On the one hand, the “Mary Sue” accusation is way overused. It’s just too easy to call someone a Mary Sue without going into anything wrong with the character.

Kirk, Spock, Kim Possible, Xena, Harry Potter, Hermione, Lily Potter, Lara Croft, and Buffy are not Mary Sues.

On the other hand… IS it actually impeding the creation of strong female characters? Even though the accusation is often groundless, possibly it causes authors to create better characters by being aware of the pitfalls.

As a compromise, I wish it were used much less, only in the most glaring cases.

The above is not a defense against being a Mary Sue (arguably the reverse).

No, it’s not impeding the development of strong female characters at all. The “Mary Sue” concept was never a comment only about female characters. There’s a male-equivalent term now to make this clearer, but it was always gender neutral. Second, Rick Jay is right that nobody has ever heard of this outside message boards. :wink: And third, if this thread is any guide, the term has now been broadened to the point that it’s lost most of its meaning, which means it loses most of its power as a criticism and there’s little reason for anybody to pay attention to it. I’m not going to go back and count, but it looked to me like most of the characters named in this thread don’t fit the category at all.

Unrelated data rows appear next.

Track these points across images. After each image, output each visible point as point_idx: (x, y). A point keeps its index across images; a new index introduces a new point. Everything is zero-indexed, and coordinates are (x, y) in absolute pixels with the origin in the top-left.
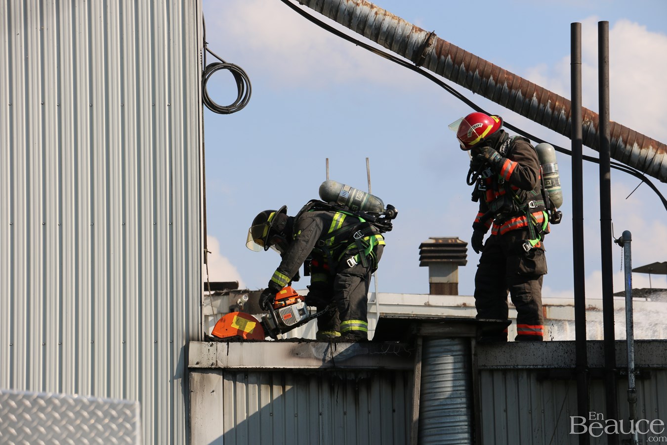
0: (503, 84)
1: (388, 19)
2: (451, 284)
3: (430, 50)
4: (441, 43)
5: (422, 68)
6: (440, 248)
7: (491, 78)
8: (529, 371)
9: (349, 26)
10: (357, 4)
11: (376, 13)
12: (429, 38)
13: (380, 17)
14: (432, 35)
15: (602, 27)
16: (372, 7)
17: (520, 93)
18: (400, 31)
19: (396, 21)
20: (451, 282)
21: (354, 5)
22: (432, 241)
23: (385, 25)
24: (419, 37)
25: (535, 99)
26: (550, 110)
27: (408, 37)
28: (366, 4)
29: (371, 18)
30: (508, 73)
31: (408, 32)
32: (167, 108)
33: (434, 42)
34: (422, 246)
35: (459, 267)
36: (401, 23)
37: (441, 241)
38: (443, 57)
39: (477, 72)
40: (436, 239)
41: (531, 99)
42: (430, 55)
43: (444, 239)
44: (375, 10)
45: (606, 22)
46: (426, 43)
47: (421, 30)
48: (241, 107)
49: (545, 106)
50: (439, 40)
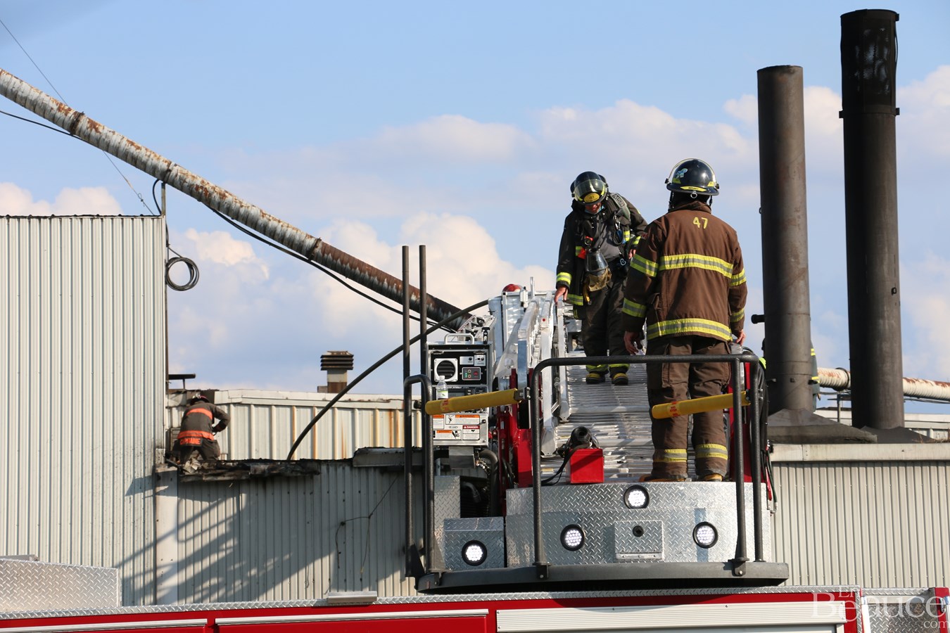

My understanding of “Mary Sue” was that it’s a character who is obviously wish fulfillment for the author, one who doesn’t fit into the fictional universe at all, is usually there to perfectly solve everybody’s problems and impress everyone with their awesomeness before they go away. In other words it’s what you’d expect if you stuck a big Star Trek fan on the bridge of the ‘real’ Starship Enterprise.

Robert Heinlein’s male leads frequently get slapped with this label.

I think Tom Clancy’s Jack Ryan is a good example of a male Mary Sue character.